What you are asked to do –
Take every line containing "saldo" from the material and copy it.

The input –
============
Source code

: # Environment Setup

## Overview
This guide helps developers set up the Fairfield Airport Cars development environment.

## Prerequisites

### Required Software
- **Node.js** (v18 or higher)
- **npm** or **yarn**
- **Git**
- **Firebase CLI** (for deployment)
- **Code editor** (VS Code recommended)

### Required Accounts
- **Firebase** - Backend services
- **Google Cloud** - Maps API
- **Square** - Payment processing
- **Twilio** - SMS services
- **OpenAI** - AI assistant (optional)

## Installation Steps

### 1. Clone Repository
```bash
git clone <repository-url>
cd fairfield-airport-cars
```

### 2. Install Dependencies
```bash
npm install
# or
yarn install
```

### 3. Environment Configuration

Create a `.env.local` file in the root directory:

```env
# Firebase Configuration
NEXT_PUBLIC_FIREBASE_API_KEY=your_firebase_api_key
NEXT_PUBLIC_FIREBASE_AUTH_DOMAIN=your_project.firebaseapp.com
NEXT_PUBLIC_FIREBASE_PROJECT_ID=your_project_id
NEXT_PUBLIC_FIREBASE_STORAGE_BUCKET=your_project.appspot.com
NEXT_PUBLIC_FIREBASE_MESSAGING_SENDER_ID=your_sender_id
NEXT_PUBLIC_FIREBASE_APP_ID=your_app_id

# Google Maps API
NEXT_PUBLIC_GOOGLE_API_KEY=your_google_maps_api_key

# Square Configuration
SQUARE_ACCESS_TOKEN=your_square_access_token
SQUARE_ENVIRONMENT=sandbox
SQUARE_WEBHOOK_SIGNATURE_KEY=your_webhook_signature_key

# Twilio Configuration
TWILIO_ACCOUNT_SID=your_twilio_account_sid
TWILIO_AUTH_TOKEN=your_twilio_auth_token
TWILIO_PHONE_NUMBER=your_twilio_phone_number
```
============
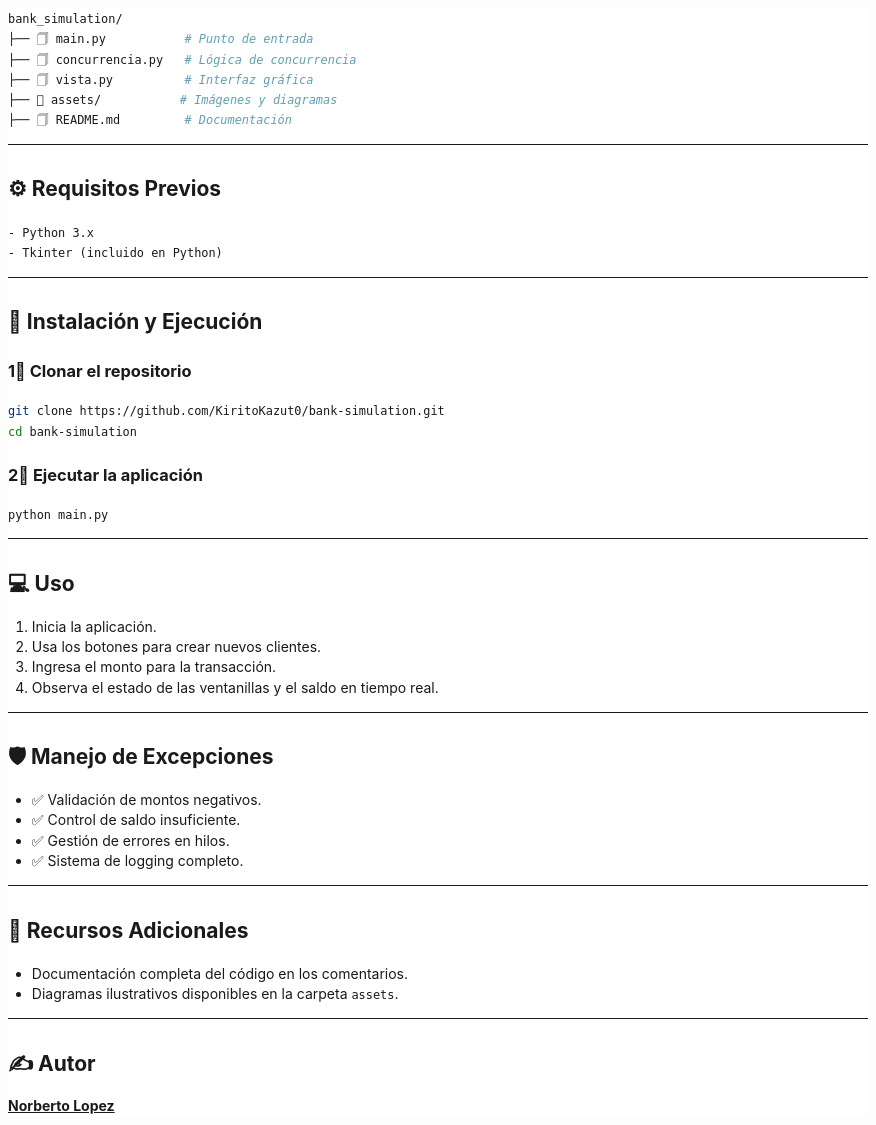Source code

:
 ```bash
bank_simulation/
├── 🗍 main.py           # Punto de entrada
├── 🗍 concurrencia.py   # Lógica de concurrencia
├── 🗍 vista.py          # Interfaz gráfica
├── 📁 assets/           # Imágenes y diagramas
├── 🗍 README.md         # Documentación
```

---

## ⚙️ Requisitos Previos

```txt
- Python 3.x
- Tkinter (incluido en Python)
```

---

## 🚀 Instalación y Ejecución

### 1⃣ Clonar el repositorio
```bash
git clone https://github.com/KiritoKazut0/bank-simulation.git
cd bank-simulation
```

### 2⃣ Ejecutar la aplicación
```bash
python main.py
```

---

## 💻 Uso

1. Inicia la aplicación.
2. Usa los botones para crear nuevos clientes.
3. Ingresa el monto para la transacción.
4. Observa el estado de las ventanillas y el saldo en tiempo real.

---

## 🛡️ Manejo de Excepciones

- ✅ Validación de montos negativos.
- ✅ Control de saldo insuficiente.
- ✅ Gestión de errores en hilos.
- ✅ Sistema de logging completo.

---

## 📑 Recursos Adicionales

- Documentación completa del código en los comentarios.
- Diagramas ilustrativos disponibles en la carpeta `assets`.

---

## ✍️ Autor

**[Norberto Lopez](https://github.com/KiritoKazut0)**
============
Problem solution –
4. Observa el estado de las ventanillas y el saldo en tiempo real.
- ✅ Control de saldo insuficiente.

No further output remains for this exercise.